I succumbed to an ad inserted in my Instagram feed. Yikes! What’ll happen next? But look at the sweet solar powered bird bath bubbler I got for under $15. After just a little sun, it shoots up a five or six inch spray.

So many plants thriving, I’ll try not to get too hung up on the climbing hydrangea that died this year (another victim of the black walnut?). Out back, we splurged and planted some decent-sized birches and a lovely large pine. They’re all beautiful and functional as screening and, as it turns out, economical because I no longer feel any urgency about replacing our fence.

Ciao! Off to watch the Belmont Stakes.

A Temporary Guest

“Landscape has a secret and silent memory, a narrative of presence where nothing is ever forgotten.”  John O’Donohue (this and all following quotes from “Anam Cara, A Book of Celtic Wisdom”).

According to the ancient Celts, “Landscape is not matter nor merely nature, rather it enjoys luminosity.

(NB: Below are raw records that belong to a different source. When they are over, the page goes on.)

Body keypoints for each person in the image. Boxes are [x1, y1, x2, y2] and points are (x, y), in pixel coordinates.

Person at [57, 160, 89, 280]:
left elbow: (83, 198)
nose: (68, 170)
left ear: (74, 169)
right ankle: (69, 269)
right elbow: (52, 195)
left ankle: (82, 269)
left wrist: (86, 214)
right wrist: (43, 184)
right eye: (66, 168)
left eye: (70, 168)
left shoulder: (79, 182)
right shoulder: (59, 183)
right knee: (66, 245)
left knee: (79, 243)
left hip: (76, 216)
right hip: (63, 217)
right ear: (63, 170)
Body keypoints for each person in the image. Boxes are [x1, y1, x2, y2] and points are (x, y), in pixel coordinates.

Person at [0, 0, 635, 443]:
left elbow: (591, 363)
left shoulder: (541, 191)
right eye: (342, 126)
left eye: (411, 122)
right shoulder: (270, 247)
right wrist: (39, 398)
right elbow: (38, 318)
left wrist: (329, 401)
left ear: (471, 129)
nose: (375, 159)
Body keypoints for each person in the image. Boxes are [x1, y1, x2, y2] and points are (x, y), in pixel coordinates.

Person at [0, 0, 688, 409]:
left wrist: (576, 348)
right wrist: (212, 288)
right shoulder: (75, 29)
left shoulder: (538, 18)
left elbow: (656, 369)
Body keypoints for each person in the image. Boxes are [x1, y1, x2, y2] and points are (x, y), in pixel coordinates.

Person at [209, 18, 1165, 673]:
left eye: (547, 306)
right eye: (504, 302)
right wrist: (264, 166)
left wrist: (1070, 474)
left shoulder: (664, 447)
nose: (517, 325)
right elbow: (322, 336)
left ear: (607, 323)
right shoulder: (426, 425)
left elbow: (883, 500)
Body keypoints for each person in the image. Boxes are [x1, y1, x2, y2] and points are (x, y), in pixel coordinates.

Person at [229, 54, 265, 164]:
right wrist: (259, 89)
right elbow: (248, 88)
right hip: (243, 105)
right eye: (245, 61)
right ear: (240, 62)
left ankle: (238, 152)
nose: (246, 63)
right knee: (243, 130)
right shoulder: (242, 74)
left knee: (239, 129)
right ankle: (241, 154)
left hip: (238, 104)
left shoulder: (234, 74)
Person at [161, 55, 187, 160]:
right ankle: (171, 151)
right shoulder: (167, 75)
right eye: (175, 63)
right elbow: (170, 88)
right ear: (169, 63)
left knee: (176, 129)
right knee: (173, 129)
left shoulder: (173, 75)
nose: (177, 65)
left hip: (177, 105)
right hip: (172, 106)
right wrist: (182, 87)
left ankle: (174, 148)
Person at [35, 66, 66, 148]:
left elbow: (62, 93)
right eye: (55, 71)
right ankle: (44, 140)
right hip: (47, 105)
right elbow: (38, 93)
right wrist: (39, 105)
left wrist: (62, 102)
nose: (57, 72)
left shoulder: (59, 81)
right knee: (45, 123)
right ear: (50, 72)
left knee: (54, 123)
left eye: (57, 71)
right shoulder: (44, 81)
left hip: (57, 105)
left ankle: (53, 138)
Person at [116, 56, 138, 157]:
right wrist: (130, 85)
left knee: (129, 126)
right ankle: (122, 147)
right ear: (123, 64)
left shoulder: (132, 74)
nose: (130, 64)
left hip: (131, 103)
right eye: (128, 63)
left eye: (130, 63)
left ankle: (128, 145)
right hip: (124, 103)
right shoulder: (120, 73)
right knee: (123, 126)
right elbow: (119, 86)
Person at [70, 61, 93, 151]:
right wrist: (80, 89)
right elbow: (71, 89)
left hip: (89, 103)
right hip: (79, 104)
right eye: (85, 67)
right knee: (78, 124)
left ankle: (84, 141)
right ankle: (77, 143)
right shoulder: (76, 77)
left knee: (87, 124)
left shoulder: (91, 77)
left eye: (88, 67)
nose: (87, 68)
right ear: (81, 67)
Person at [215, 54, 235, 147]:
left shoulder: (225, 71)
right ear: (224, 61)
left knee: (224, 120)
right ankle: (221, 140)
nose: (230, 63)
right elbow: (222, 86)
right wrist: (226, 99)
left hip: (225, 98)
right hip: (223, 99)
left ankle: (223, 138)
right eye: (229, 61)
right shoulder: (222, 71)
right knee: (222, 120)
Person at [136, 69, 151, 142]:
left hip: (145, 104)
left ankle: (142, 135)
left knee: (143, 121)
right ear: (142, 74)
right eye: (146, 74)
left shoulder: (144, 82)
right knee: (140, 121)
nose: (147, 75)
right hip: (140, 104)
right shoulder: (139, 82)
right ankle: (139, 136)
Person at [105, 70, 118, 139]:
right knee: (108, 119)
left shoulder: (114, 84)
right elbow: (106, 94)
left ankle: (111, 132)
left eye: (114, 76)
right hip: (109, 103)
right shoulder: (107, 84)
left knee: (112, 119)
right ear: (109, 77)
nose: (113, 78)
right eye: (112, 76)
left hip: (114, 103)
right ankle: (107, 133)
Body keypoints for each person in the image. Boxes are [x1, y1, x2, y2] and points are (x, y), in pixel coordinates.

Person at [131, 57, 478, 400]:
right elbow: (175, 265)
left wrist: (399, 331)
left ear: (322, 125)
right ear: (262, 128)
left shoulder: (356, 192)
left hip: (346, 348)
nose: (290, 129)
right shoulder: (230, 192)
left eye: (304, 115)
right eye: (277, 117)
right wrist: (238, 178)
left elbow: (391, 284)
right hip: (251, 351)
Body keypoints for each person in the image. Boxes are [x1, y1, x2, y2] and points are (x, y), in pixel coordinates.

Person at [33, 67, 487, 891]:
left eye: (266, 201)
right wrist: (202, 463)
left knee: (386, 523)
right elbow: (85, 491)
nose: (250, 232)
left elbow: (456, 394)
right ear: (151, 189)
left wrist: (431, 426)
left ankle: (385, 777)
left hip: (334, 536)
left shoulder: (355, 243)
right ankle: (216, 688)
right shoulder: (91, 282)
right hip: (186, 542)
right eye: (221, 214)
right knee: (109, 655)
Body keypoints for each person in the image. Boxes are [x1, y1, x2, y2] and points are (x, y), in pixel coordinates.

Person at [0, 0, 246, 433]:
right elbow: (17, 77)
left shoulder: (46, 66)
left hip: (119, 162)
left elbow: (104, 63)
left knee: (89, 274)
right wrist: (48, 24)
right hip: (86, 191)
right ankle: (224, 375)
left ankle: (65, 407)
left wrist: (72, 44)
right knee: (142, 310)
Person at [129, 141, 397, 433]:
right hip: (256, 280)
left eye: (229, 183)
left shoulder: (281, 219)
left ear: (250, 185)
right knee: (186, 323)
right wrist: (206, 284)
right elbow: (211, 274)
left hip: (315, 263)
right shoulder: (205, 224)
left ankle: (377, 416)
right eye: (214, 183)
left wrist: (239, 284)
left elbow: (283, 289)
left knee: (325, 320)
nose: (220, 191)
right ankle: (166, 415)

Landscape is numinous”.

To “consider yourself as a complete stranger … who has just stepped ashore in your life” is to realize that you are not “the helpless owner of a deadened life but rather a temporary guest gifted with blessing and possibilities you could neither invent nor earn”.

Have a great weekend! I am off to the garden center with a friend and not likely to have clean fingernails for awhile.

Anam Cara is Gaelic for ‘soul friend’.